┌──
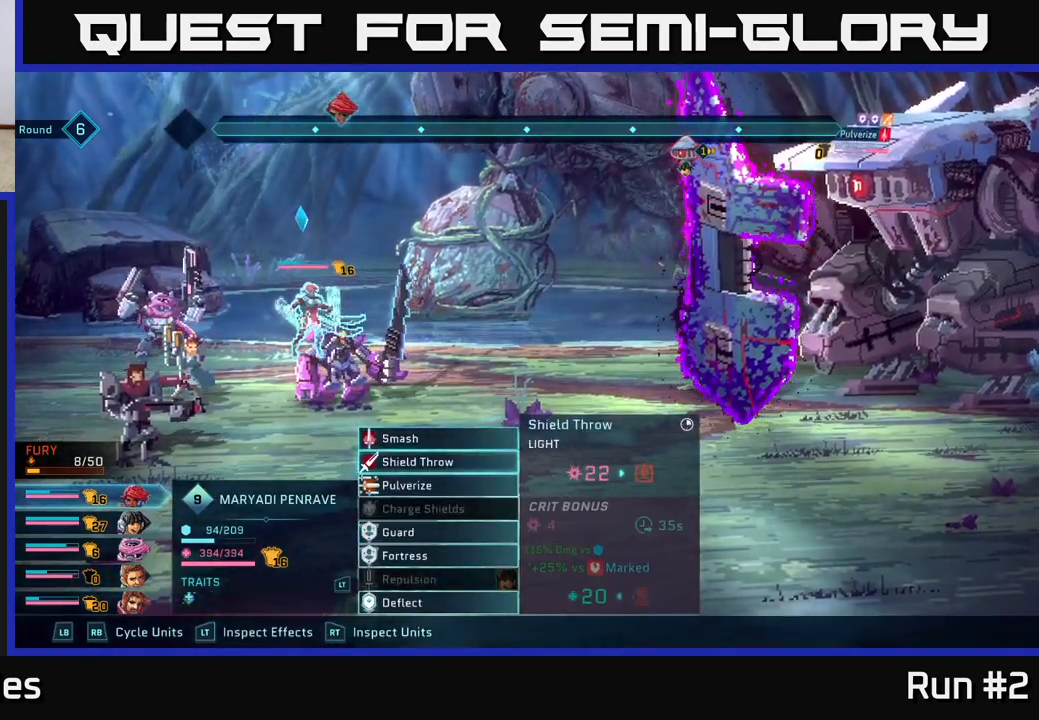
{"buttons": [], "left_stick": "center", "right_stick": "center", "events": [[150, "left_stick", "center"], [317, "A", "down"], [450, "A", "up"]]}
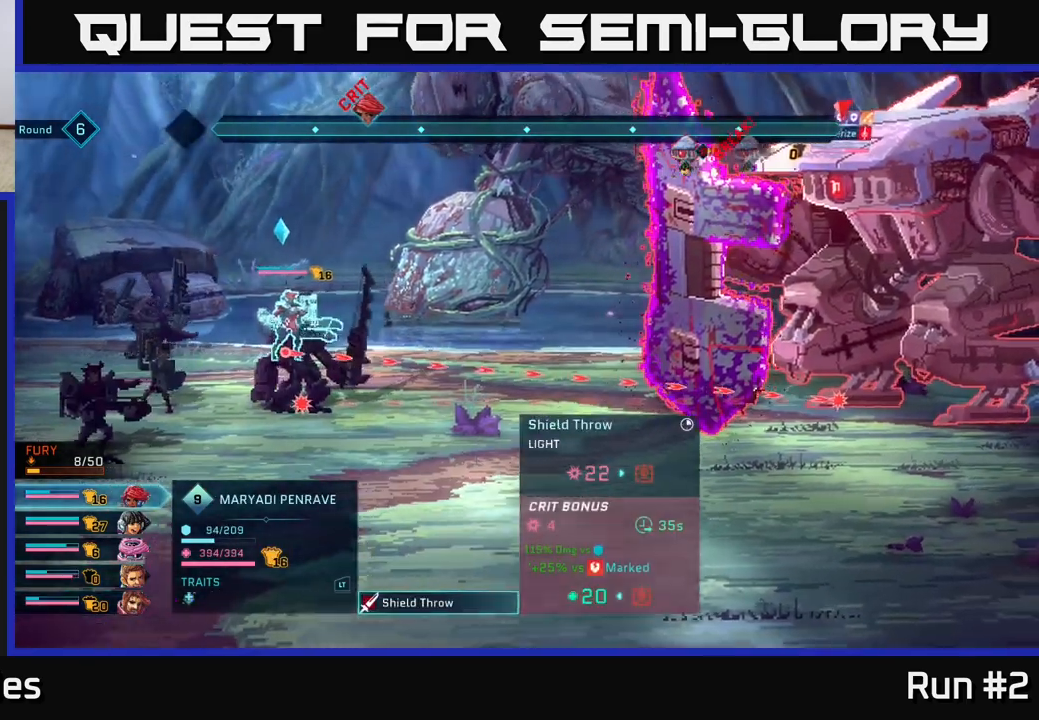
{"buttons": [], "left_stick": "center", "right_stick": "center", "events": []}
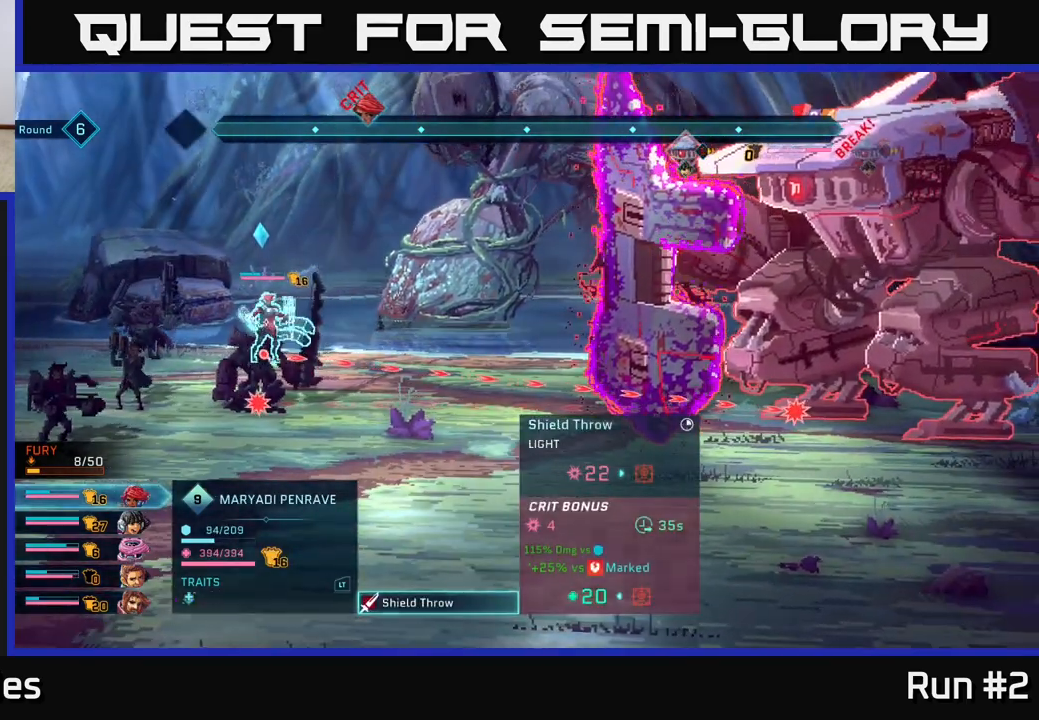
{"buttons": [], "left_stick": "center", "right_stick": "center", "events": []}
└──
**YOUR INSTRUCTIONS**
Print the whole listing exactly. No pictures belong in the copy.

**EXERCISE RESPONSE**
{"buttons": [], "left_stick": "center", "right_stick": "center", "events": [[150, "left_stick", "center"], [317, "A", "down"], [450, "A", "up"]]}
{"buttons": [], "left_stick": "center", "right_stick": "center", "events": []}
{"buttons": [], "left_stick": "center", "right_stick": "center", "events": []}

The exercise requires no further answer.